- DVD cover
- Directed by: Visu
- Written by: Visu
- Based on: Modi Masthan by Visu
- Produced by: Rajam Balachander Pushpa Kandhasamy
- Starring: S. Ve. Shekher Shanthi Krishna
- Cinematography: N. Balakrishnan
- Edited by: N. R. Kittu
- Music by: M. S. Viswanathan
- Production company: Kavithalayaa Productions
- Release date: 7 May 1982;
- Running time: 141 minutes
- Country: India
- Language: Tamil

= Manal Kayiru =

Manal Kayiru is a 1982 Indian Tamil-language comedy drama film written and directed by Visu in his directorial debut. The film stars S. Ve. Shekher and Shanthi Krishna, with Visu, Manorama, Kishmu and Kuriakose Ranga in supporting roles. It is based on Visu's play Modi Masthan. The film was released on 7 May 1982. It was remade in Kannada as Savira Sullu, in Telugu as Pelli Chesi Chupistham and in Malayalam as Thiruthalvaadi (with the ending changed). A sequel, Manal Kayiru 2, was released in 2016 with Shekar, Visu, and Ranga reprising their roles.

== Plot ==
Kittumani lays down eight conditions which the girl he marries should fulfill. His uncle Naradar Naidu is fed up with looking for a suitable match for him. The eight conditions are as follows-
- As Kittumani is a B.sc, she should have started studying, but should have discontinued it in between.
- She should look pretty only to Kittumani, but not to anyone else.
- She should be bold to withstand thieves, kidnappers, etc.
- She should never weep for any reason.
- She should know how to cook both veg and non-veg as he is a vegetarian and his best friend is a non-vegetarian.
- As he can play Mridangam, she should know how to dance to it.
- Their secrets should be known to each other, but to no one else.
- After Kittumani's death, she should remarry and live happily.

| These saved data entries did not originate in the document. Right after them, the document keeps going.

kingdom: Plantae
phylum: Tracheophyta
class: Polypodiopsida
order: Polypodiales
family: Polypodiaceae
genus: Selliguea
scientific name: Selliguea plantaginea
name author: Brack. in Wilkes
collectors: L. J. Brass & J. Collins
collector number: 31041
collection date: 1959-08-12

At last, Naradar Naidu finds a girl who is very nice, but unfortunately doesn't fulfill any of Kittumani's condition. After some zig-zag work, he arranges their marriage. After four days, Kittumani finds that not a single condition has been fulfilled. He plans to send her out of his house, but Naidu, who pretends to support Kittumani, stops him. Later they realise that she is pregnant with Kittumani's child. After his sister is expelled from her husband's house as per Naidu's instructions and his wife is learning and speaking Hindi, Kittumani agrees to let her stay with him. He also has his own selfish reasons as he experiences much trouble cooking. At last they all convince, but Naidu is thrown out of the house as he is said to be the only reason behind the confusion. Naidu reveals that he did this as he, like Kittumani, had placed conditions which should be fulfilled by his fiancée and just before the marriage, he discovered that some conditions had not been fulfilled. The girl had killed herself and from then, Naidu had pledged to save people's lives from these types of issues.

== Cast ==
- S. Ve. Shekher as Kittumani
- Shanthi Krishna as Uma
- Visu as Naradhar Naidu
- Manorama as Durga
- Kishmu as Kamalakannan
- M. R. Rajamani as Manickam Pillai
- Kamala Kamesh as Uma's mother
- Kuriakose Ranga as Lakshmanaswamy and Ramaswamy
- Boopathy as Thangappan

== Production ==
Manal Kayiru is the directorial debut of Visu, and was adapted from his own play Modi Masthan. Maadhu Balaji was initially offered the lead role, but could not accept since his mother gave him permission to act only in stage plays. The role of the character, Kittumani, later went to S. Ve. Shekher.

== Soundtrack ==
Soundtrack was composed by M. S. Viswanathan and lyrics by Vaali.

Track listing
| No. | Title | Singer(s) | Length |
|---|---|---|---|
| 1. | "Ettu Vidha Kattalaigal" | T. M. Soundararajan | 4:05 |
| 2. | "Mandhira Punnagai" | S. P. Balasubrahmanyam, B. S. Sasireka | 3:20 |
| 3. | "Mappillai Sir" | Malaysia Vasudevan, Manorama, Visu | 5:49 |
| Total length: |  |  | 13:14 |

== Release and reception ==
Manal Kayiru was released on 7 May 1982. S. Shivakumar of Mid-Day gave a negative review citing the film "is full of inane situations with double meaning, taking unnecessary digs at politicians and crude insinuations at vulgarity" and also criticised the photography as "uniformly bad" and M. S. Viswanathan's music as "jarring and harsh on the ears". Manjula Ramesh of Kalki criticised Shekher for not being able to emote his anger without making her laugh, but appreciated Visu's acting the most of the cast.

== Sequel ==
The 2016 sequel for the film has Shekar, Visu, and Kuriakose Ranga reprising their roles, with Shekar's son Ashwin portraying the lead role.